The task:
Apart from the pictures, output all of the records exactly.

(Collected data entries)
== Segment start ==

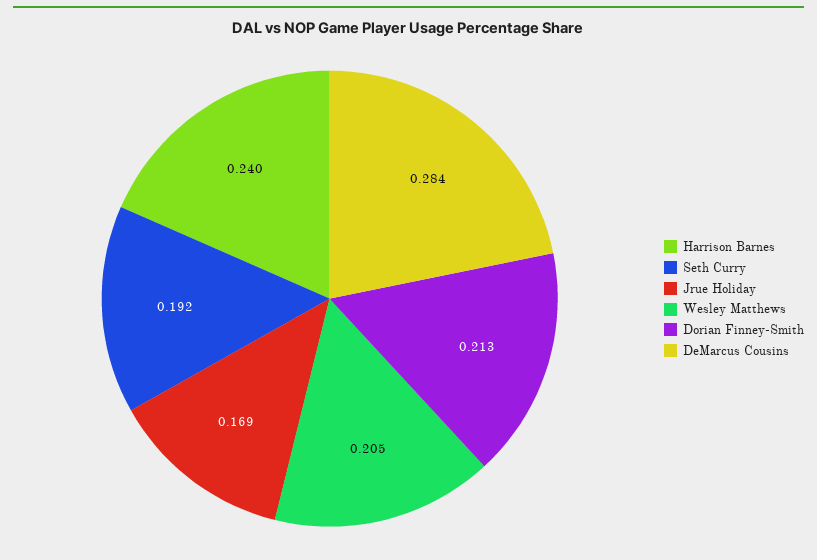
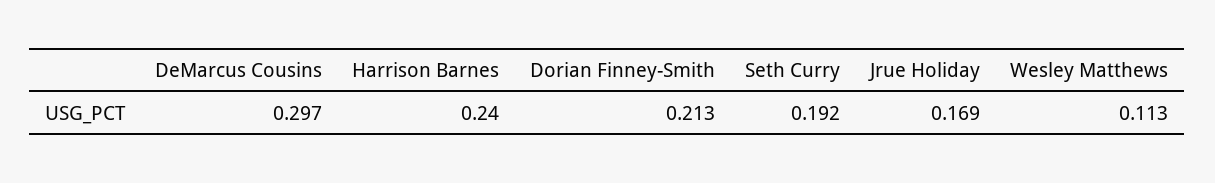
  {
    "Harrison Barnes": 0.24,
    "Seth Curry": 0.192,
    "Jrue Holiday": 0.169,
-   "Wesley Matthews": 0.205,
+   "Wesley Matthews": 0.113,
    "Dorian Finney-Smith": 0.213,
-   "DeMarcus Cousins": 0.284
+   "DeMarcus Cousins": 0.297
  }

== Segment end ==

Answer section:
  {
    "Harrison Barnes": 0.24,
    "Seth Curry": 0.192,
    "Jrue Holiday": 0.169,
-   "Wesley Matthews": 0.205,
+   "Wesley Matthews": 0.113,
    "Dorian Finney-Smith": 0.213,
-   "DeMarcus Cousins": 0.284
+   "DeMarcus Cousins": 0.297
  }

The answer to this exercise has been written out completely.